[[ Provided information, beginning ]]
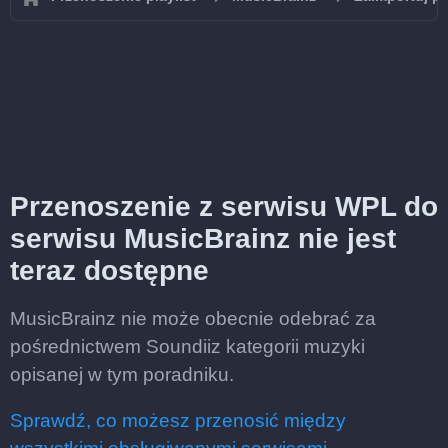
Przenoszenie z serwisu WPL do
serwisu MusicBrainz nie jest
teraz dostępne
MusicBrainz nie może obecnie odebrać za
pośrednictwem Soundiiz kategorii muzyki
opisanej w tym poradniku.
Sprawdź, co możesz przenosić między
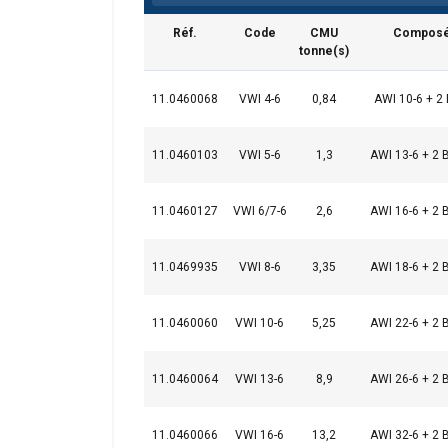
Réf.
Code
CMU
Composé
tonne(s)
11.0460068
VWI 4-6
0,84
AWI 10-6 + 2 
Ce site Web ut
11.0460103
VWI 5-6
1,3
AWI 13-6 + 2 
Nous utilisons des c
partageons également
11.0460127
VWI 6/7-6
2,6
AWI 16-6 + 2 
publicité et d"analy
ou qu"ils ont collect
11.0469935
VWI 8-6
3,35
AWI 18-6 + 2 
Strictement
nécessaires
11.0460060
VWI 10-6
5,25
AWI 22-6 + 2 
11.0460064
VWI 13-6
8,9
AWI 26-6 + 2 
AFFICHER LES D
11.0460066
VWI 16-6
13,2
AWI 32-6 + 2 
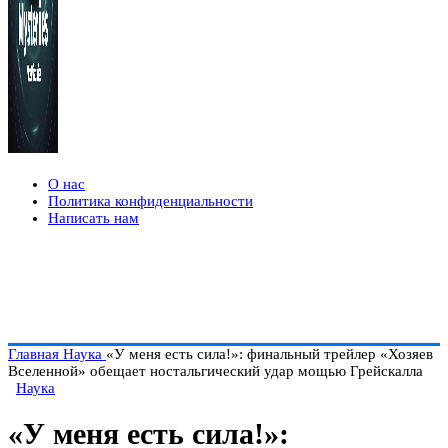
О нас
Политика конфиденциальности
Написать нам
Главная
Наука
«У меня есть сила!»: финальный трейлер «Хозяев
Вселенной» обещает ностальгический удар мощью Грейскалла
Наука
«У меня есть сила!»:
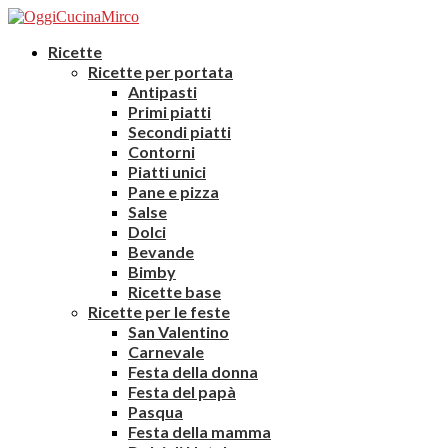
Ricette
Ricette per portata
Antipasti
Primi piatti
Secondi piatti
Contorni
Piatti unici
Pane e pizza
Salse
Dolci
Bevande
Bimby
Ricette base
Ricette per le feste
San Valentino
Carnevale
Festa della donna
Festa del papà
Pasqua
Festa della mamma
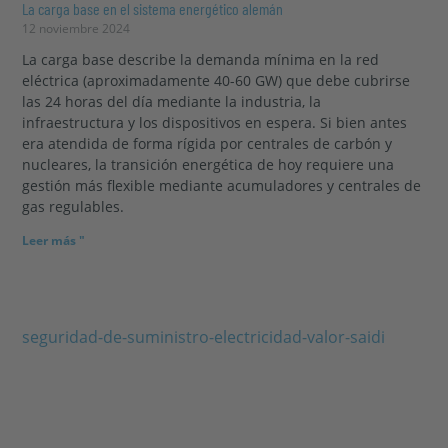
La carga base en el sistema energético alemán
12 noviembre 2024
La carga base describe la demanda mínima en la red
eléctrica (aproximadamente 40-60 GW) que debe cubrirse
las 24 horas del día mediante la industria, la
infraestructura y los dispositivos en espera. Si bien antes
era atendida de forma rígida por centrales de carbón y
nucleares, la transición energética de hoy requiere una
gestión más flexible mediante acumuladores y centrales de
gas regulables.
Leer más "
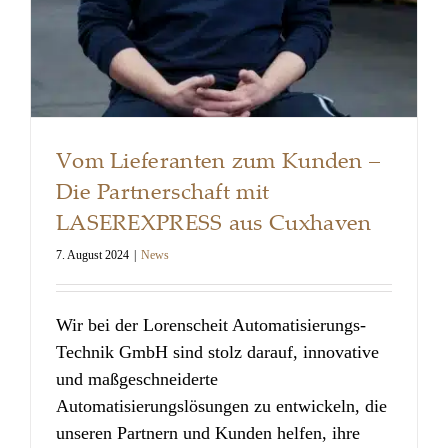
Vom Lieferanten zum Kunden –
Die Partnerschaft mit
LASEREXPRESS aus Cuxhaven
7. August 2024
|
News
Vom Lieferanten zum Kunden – Die
Wir bei der Lorenscheit Automatisierungs-
Partnerschaft mit LASEREXPRESS aus
Technik GmbH sind stolz darauf, innovative
Cuxhaven
und maßgeschneiderte
Automatisierungslösungen zu entwickeln, die
unseren Partnern und Kunden helfen, ihre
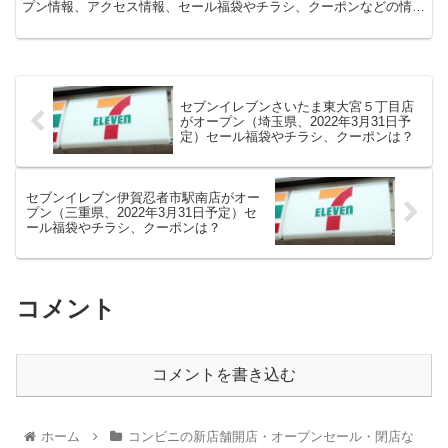
プン情報、アクセス情報、セール福袋やチラシ、クーポンなどの情報
についてまとめます。
セブンイレブンさいたま東大宮５丁目店
がオープン（埼玉県、2022年3月31日予
定）セール福袋やチラシ、クーポンは？
セブンイレブン伊賀忍者市駅南店がオー
プン（三重県、2022年3月31日予定）セ
ール福袋やチラシ、クーポンは？
コメント
コメントを書き込む
ホーム
コンビニの新店舗開店・オープンセール・閉店な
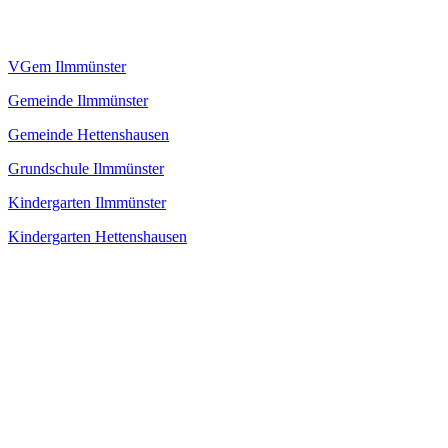
VGem Ilmmünster
Gemeinde Ilmmünster
Gemeinde Hettenshausen
Grundschule Ilmmünster
Kindergarten Ilmmünster
Kindergarten Hettenshausen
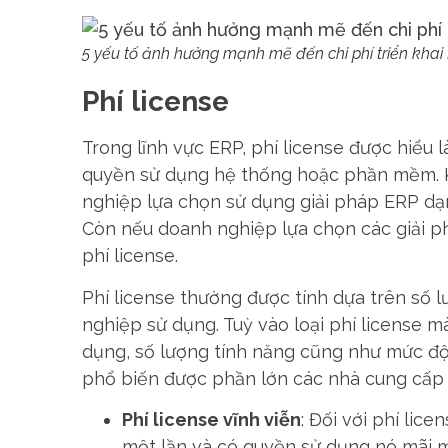
5 yếu tố ảnh hưởng mạnh mẽ đến chi phí triển khai
Phí license
Trong lĩnh vực ERP, phí license được hiểu 
quyền sử dụng hệ thống hoặc phần mềm. K
nghiệp lựa chọn sử dụng giải pháp ERP dạ
Còn nếu doanh nghiệp lựa chọn các giải ph
phí license.
Phí license thường được tính dựa trên số
nghiệp sử dụng. Tuỳ vào loại phí license 
dụng, số lượng tính năng cũng như mức độ l
phổ biến được phần lớn các nhà cung cấp
Phí license vĩnh viễn
: Đối với phí li
một lần và có quyền sử dụng nó mãi m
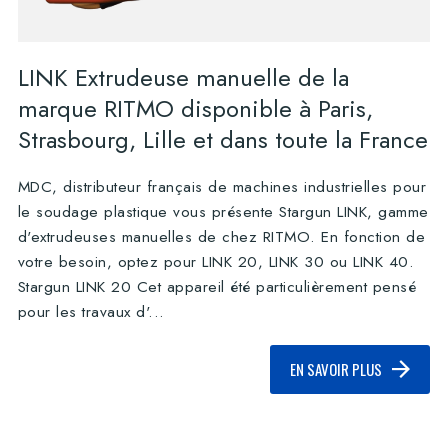
LINK Extrudeuse manuelle de la
marque RITMO disponible à Paris,
Strasbourg, Lille et dans toute la France
MDC, distributeur français de machines industrielles pour
le soudage plastique vous présente Stargun LINK, gamme
d'extrudeuses manuelles de chez RITMO. En fonction de
votre besoin, optez pour LINK 20, LINK 30 ou LINK 40.
Stargun LINK 20 Cet appareil été particulièrement pensé
pour les travaux d'...
EN SAVOIR PLUS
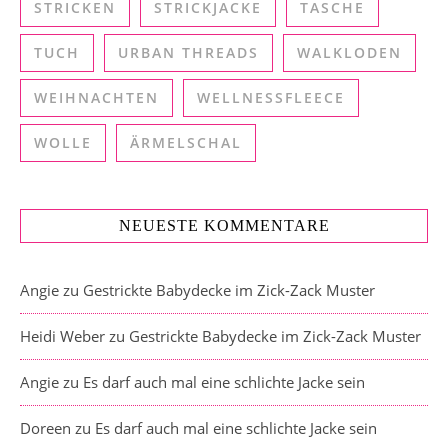
STRICKEN
STRICKJACKE
TASCHE
TUCH
URBAN THREADS
WALKLODEN
WEIHNACHTEN
WELLNESSFLEECE
WOLLE
ÄRMELSCHAL
NEUESTE KOMMENTARE
Angie
zu
Gestrickte Babydecke im Zick-Zack Muster
Heidi Weber
zu
Gestrickte Babydecke im Zick-Zack Muster
Angie
zu
Es darf auch mal eine schlichte Jacke sein
Doreen
zu
Es darf auch mal eine schlichte Jacke sein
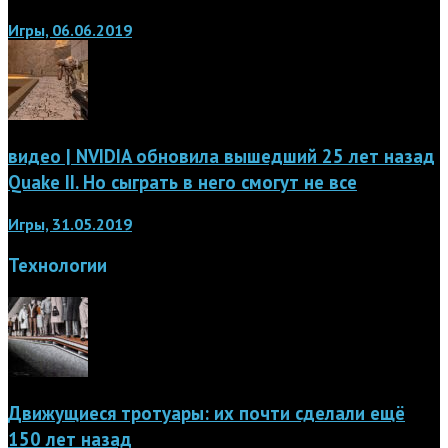
Игры, 06.06.2019
видео | NVIDIA обновила вышедший 25 лет назад
Quake II. Но сыграть в него смогут не все
Игры, 31.05.2019
Технологии
Движущиеся тротуары: их почти сделали ещё
150 лет назад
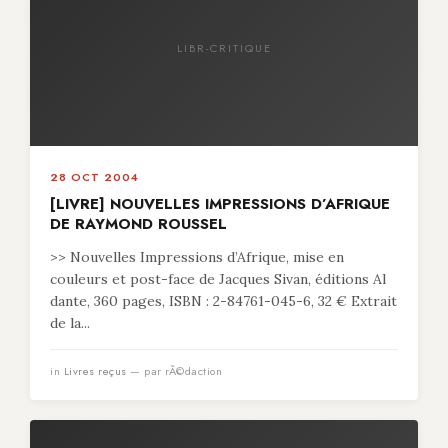
LIBR-CRITIQUE
28 OCT 2004
[LIVRE] NOUVELLES IMPRESSIONS D’AFRIQUE
DE RAYMOND ROUSSEL
>> Nouvelles Impressions d’Afrique, mise en
couleurs et post-face de Jacques Sivan, éditions Al
dante, 360 pages, ISBN : 2-84761-045-6, 32 € Extrait
de la...
in
Livres reçus
— par rÃ©daction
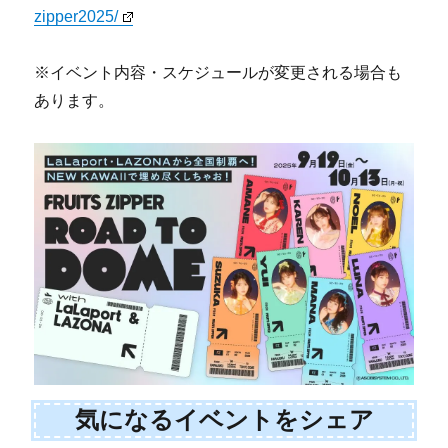
zipper2025/
※イベント内容・スケジュールが変更される場合も
あります。
気になるイベントをシェア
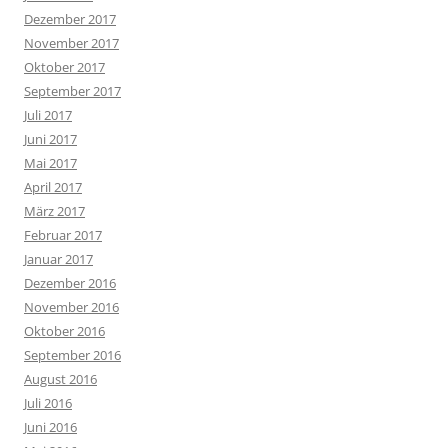
Dezember 2017
November 2017
Oktober 2017
September 2017
Juli 2017
Juni 2017
Mai 2017
April 2017
März 2017
Februar 2017
Januar 2017
Dezember 2016
November 2016
Oktober 2016
September 2016
August 2016
Juli 2016
Juni 2016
[[ Provided information, end ]]
*Job item*
Copy out the text of the items verbatim, everything from the start of the items down to the line that contains "unseren Partnern und Kunden helfen, ihre", including that line. Leave the pictures out of your copy.

*Solution for this problem*
Przenoszenie z serwisu WPL do
serwisu MusicBrainz nie jest
teraz dostępne
MusicBrainz nie może obecnie odebrać za
pośrednictwem Soundiiz kategorii muzyki
opisanej w tym poradniku.
Sprawdź, co możesz przenosić między
Réf.
Code
CMU
Composé
tonne(s)
11.0460068
VWI 4-6
0,84
AWI 10-6 + 2 
Ce site Web ut
11.0460103
VWI 5-6
1,3
AWI 13-6 + 2 
Nous utilisons des c
partageons également
11.0460127
VWI 6/7-6
2,6
AWI 16-6 + 2 
publicité et d"analy
ou qu"ils ont collect
11.0469935
VWI 8-6
3,35
AWI 18-6 + 2 
Strictement
nécessaires
11.0460060
VWI 10-6
5,25
AWI 22-6 + 2 
11.0460064
VWI 13-6
8,9
AWI 26-6 + 2 
AFFICHER LES D
11.0460066
VWI 16-6
13,2
AWI 32-6 + 2 
О нас
Политика конфиденциальности
Написать нам
Главная
Наука
«У меня есть сила!»: финальный трейлер «Хозяев
Вселенной» обещает ностальгический удар мощью Грейскалла
Наука
«У меня есть сила!»:
Ricette
Ricette per portata
Antipasti
Primi piatti
Secondi piatti
Contorni
Piatti unici
Pane e pizza
Salse
Dolci
Bevande
Bimby
Ricette base
Ricette per le feste
San Valentino
Carnevale
Festa della donna
Festa del papà
Pasqua
Festa della mamma
La carga base en el sistema energético alemán
12 noviembre 2024
La carga base describe la demanda mínima en la red
eléctrica (aproximadamente 40-60 GW) que debe cubrirse
las 24 horas del día mediante la industria, la
infraestructura y los dispositivos en espera. Si bien antes
era atendida de forma rígida por centrales de carbón y
nucleares, la transición energética de hoy requiere una
gestión más flexible mediante acumuladores y centrales de
gas regulables.
Leer más "
Vom Lieferanten zum Kunden –
Die Partnerschaft mit
LASEREXPRESS aus Cuxhaven
7. August 2024
|
News
Vom Lieferanten zum Kunden – Die
Wir bei der Lorenscheit Automatisierungs-
Partnerschaft mit LASEREXPRESS aus
Technik GmbH sind stolz darauf, innovative
Cuxhaven
und maßgeschneiderte
Automatisierungslösungen zu entwickeln, die
unseren Partnern und Kunden helfen, ihre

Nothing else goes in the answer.